É como se os amigos espirituais te perguntassem, faltou alguma coisa? Faltou você receber mais alguma coisa para sua encarnação ser mais proveitosa? Faltou alguma coisa? Agora vos farei saber o que farei da minha vinha. Arrancarei a cerca para que sirva de pasto. Derrubarei o muro para que seja pisada. Reduzilaei a matagal. Não será mais podada nem cavada. Espinheiros e ervas daninhas nela crescerão. Quanto às nuvens, ordenar lieis que não derramem a sua chuva sobre ela. Pois bem, a vinha do senhor dos exércitos é a casa de Israel.

Olha isso. A vinha do senhor dos exércitos. Vocês lembram o que eu falei lá? Ouviu essa palavra senhor dos exércitos? Substitui, substitui. Lei de ação e reação. A vinha da lei de causa e efeito é isso. Então, aqui vai atuar agora o quê? A lei de ação e reação. Aquele que recebeu tudo e não deu nada, o que vai acontecer? Ele vai ficar sem nada. Ele não pode mais receber. Agora, ele tem que fazer por merecer. Não faz sentido. Você teve todo o investimento naquele Espírito. É o que eu falo. Então, você vai desencarnar, vai chegar lá e falar olha, nós fizemos todo o investimento em você e você me…

É essa encarnação que você apresenta? É essa encarnação que você está apresentando para a gente? E, aí, Isaías interpreta o cântico. Ele fala, olha, essa vinha aqui é o povo hebreu. É a casa de Israel. Bonito, não é? Casa de Israel por quê? Porque tem outras casas. Cada povo é uma casa. Cada povo é um reinado. Interessante isso, não é? E os homens de Judá são sua plantação preciosa. Deles esperava o direito, mas o que produziram foi a transgressão. Olha isso, gente. O que se esperava das pessoas do povo hebreu? Que elas vivessem a lei de justiça, amor e caridade.
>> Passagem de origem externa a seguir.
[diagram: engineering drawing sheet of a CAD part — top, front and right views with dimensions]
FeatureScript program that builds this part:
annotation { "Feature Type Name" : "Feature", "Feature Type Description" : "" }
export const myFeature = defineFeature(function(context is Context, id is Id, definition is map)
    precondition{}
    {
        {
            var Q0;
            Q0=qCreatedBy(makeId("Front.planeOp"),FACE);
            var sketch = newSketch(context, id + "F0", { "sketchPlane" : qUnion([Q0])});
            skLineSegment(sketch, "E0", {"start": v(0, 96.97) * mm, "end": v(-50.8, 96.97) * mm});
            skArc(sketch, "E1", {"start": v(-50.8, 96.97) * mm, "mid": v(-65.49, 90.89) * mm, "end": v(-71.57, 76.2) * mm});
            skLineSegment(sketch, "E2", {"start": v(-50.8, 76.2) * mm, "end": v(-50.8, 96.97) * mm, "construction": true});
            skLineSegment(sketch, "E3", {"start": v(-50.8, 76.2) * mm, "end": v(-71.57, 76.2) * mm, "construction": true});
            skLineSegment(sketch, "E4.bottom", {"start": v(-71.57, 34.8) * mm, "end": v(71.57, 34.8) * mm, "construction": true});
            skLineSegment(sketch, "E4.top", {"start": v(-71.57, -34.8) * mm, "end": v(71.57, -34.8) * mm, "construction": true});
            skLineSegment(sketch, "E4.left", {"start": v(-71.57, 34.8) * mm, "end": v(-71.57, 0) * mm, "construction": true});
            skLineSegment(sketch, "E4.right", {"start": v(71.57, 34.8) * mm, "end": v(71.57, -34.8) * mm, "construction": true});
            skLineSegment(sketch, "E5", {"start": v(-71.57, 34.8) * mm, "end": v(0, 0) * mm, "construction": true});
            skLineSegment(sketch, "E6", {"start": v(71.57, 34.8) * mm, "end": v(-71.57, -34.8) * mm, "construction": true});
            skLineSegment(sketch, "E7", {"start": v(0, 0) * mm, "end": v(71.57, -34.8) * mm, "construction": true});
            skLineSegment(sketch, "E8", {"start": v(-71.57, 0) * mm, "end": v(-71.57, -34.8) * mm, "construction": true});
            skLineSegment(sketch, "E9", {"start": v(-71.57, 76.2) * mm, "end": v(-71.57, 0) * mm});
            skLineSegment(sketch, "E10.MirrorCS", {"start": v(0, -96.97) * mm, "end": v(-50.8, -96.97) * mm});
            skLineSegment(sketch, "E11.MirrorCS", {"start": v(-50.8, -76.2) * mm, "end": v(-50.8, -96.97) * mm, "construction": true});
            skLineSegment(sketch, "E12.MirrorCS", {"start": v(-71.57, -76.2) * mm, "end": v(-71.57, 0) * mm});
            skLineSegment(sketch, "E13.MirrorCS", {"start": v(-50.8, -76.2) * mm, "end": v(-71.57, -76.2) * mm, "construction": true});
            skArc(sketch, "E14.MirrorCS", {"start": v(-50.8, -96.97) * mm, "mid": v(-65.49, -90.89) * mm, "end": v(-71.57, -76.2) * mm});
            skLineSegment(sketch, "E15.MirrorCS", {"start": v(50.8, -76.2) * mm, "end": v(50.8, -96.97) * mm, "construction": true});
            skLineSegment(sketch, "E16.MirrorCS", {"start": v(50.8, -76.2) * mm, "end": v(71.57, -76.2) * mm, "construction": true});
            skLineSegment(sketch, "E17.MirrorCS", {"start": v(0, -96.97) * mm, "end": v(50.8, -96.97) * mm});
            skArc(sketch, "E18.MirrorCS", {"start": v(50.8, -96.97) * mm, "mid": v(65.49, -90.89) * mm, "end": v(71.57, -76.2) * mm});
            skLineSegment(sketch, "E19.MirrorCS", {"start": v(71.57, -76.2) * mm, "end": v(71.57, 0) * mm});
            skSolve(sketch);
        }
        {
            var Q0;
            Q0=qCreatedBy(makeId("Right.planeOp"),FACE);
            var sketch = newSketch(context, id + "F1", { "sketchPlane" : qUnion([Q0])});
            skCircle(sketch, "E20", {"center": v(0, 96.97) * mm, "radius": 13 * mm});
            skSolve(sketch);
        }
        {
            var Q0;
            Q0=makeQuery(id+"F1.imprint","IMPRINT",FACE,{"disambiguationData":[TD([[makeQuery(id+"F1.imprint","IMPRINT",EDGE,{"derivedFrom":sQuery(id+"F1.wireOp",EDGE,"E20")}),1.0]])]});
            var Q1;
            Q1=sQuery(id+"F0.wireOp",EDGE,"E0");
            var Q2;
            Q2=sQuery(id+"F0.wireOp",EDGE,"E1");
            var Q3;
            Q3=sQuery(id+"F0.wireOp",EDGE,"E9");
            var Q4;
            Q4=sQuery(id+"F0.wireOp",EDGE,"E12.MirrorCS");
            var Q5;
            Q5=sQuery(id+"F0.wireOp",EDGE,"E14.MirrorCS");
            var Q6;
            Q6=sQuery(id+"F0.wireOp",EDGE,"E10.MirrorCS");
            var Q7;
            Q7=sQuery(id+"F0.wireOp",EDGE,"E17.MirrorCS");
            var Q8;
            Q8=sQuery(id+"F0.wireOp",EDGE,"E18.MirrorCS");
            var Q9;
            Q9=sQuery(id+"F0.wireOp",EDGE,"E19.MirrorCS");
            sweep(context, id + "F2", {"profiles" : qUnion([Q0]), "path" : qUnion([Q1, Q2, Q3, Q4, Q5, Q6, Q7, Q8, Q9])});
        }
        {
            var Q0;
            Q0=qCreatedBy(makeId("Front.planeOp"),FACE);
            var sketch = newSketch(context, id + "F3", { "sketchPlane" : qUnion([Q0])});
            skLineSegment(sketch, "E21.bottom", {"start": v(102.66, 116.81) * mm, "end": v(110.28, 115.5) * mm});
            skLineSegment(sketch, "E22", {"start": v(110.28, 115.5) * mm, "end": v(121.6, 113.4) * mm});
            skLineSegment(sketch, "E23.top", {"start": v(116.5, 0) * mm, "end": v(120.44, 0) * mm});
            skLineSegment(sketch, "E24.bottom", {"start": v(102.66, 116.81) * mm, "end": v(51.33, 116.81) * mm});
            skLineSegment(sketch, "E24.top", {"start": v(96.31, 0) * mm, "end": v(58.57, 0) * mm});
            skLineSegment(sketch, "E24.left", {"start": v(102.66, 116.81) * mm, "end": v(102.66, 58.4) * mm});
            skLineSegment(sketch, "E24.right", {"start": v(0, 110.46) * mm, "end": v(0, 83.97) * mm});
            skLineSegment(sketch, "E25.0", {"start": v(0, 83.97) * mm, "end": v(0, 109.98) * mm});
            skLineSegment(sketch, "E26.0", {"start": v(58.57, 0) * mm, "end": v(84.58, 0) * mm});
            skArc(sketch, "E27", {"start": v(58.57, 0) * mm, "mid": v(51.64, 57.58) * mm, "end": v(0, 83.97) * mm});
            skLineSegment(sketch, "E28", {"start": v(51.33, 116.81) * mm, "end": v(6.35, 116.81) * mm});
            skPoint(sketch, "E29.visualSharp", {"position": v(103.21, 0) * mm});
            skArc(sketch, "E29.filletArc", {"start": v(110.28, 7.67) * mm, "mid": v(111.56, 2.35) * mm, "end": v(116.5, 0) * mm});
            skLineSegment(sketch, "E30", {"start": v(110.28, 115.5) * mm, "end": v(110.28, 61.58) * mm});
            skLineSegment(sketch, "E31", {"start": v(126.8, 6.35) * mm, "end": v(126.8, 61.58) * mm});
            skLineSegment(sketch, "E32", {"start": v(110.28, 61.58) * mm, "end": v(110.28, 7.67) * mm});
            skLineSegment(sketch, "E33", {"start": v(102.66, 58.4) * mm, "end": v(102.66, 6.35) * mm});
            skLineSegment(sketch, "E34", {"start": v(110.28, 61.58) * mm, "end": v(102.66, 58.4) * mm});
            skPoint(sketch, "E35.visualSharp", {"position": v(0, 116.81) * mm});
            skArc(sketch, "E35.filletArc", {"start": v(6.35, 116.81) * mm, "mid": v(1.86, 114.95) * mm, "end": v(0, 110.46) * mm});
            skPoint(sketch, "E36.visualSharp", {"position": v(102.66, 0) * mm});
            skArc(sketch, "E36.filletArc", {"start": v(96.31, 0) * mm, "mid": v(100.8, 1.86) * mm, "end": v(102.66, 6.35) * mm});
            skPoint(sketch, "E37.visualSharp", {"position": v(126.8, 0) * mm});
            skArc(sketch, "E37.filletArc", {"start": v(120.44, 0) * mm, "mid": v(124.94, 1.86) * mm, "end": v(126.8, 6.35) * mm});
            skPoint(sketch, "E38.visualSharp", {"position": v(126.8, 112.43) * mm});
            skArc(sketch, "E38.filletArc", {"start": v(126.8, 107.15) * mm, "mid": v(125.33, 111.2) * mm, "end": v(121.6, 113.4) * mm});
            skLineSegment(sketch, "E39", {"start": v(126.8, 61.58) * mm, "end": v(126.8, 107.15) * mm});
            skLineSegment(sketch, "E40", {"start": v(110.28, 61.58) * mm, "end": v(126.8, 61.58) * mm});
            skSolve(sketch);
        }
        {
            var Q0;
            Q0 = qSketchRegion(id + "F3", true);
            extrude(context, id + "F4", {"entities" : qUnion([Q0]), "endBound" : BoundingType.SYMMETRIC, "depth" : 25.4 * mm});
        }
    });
Que elas fossem justas. Mas, o que elas produziram nas suas vidas? Transgressão, desrespeito, violência e uma série de outras questões. Não é? Esperava a justiça, mas o que apareceu foram gritos de desespero. Ou seja, foram injustiças. Então, essa parábola é importantíssima. Ela está presente em vários, e Jesus, lá no capítulo 21 de Mateus, vai resumir todas essas coisas da vinha e vai colocar. Agora, o bonito é você vai lá no livro dos Espíritos, no Prolegômeno, o que os Espíritos fazem? Desenham a cepa de uma uva e explicam para Kardec, falam, você vai colocar isso aí no início do livro.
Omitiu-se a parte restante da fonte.